Tucked in an unlikely corner of a Richmond business park, is a school that caters to the unique needs of students with Autism Spectrum Disorders. A Better Chance School is a nonpublic school that operates under the umbrella of the California Autism Foundation, an organization that provides educational and developmental services, job opportunities and housing for individuals with autism. The hallways at ABC are lined with cheerful student portraits and art, and a constant flow of praise for the students is heard. Visitors wouldn’t know that these same teens and young adults were considered difficult students when they were in mainstream schools.

The school began 15 years ago, when directors at CAF realized that students needed help transitioning from mainstream school environments into the residential and employment programs the foundation offered.
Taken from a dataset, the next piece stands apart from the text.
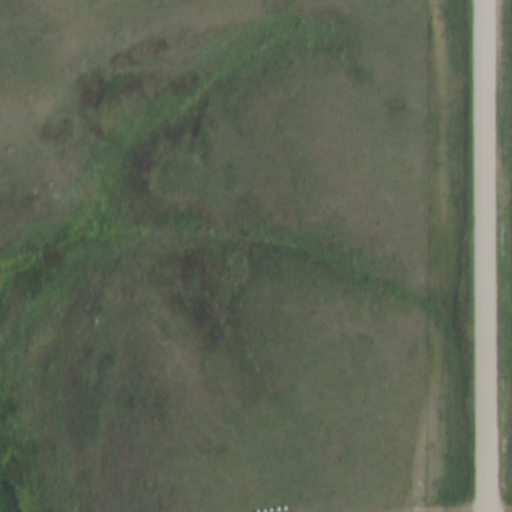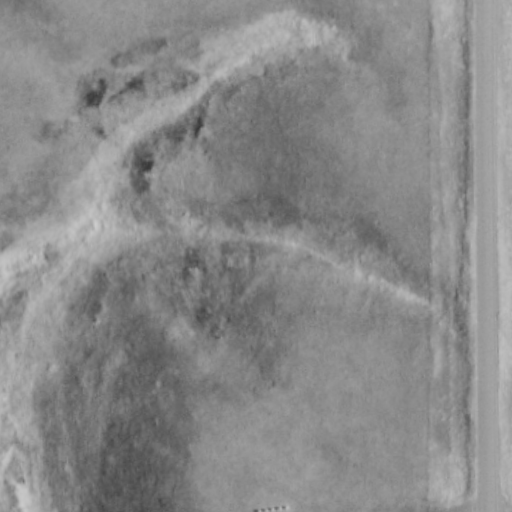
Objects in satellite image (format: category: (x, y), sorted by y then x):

The idea was to create a school with a “functional skills curriculum” that would integrate school academic standards with daily life skills. So, with three students in an office inside CAF’s warehouse facility, ABC began, and since has grown into a multi-classroom site complete with a working kitchen and laundry room and two and a half dozen students. “Community-based learning and real world experiences are an integral part of education at ABC School. When students are learning to count and do math, they are doing it while doing laundry,” said Leslie Werosh, Senior Director of Special Education & Development. “To learn about money, nutrition, and social exchanges, our students take trips to the grocery store.”
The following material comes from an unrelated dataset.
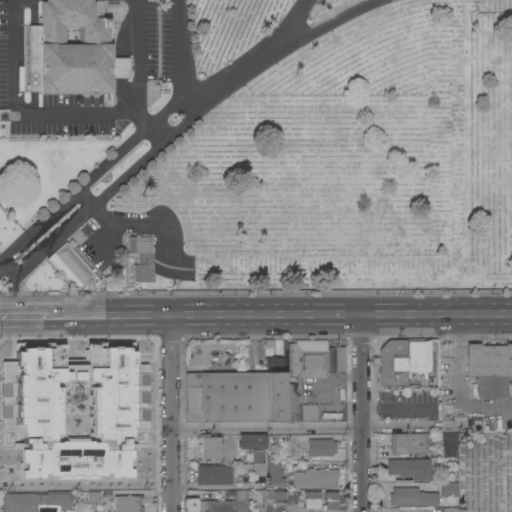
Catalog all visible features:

ABC contracts with surrounding school districts that are unable to adequately meet the needs of students with autism. “Often times, the students that are referred to us are exhibiting behavioral challenges,” said Werosh. She added proudly that the school usually sees significant and immediate progress in student behavior after only a short time at ABC.

The school works with the district to establish an Individual Education Plan for each student. Teachers provide constant positive reinforcement and appropriate sensory stimulation to help students shape their behavior. Students are never punished for inappropriate behavior, but rather rewarded with praise, tokens or privileges when they follow directions and expectations. Visitors to the school hear a chorus of praise for tasks ranging from putting materials away, sharing and shaking hands.

In addition to the positive interactional atmosphere, the environment is tailored to its students, who tend to have particularly sensitive sensory systems. Fluorescent lights were replaced with softer, incandescent bulbs. Students have access to a Sensory Room, which includes a swing, climbing wall, weight vests and a squeeze machine—all equipment that can help students calm themselves when they become agitated.

The students make daily trips into the community to learn money and communication skills. “The trips help the students gain confidence in the community, and it also increases public awareness of autism,” said Werosh. Higher-functioning students attend courses at nearby Contra Costa College, and others participate in the Workability Program—where students work with local employers such as Marriott and the Berkeley Repertory Theater.

“Our goal is always to support our students to help them reach their maximum potential,” said Werosh. “Whether a student graduates or transitions back to a district classroom, it is viewed a success.”

The classrooms are full of happy students and the hallways are hung with portraits of them. ABC must be doing something right.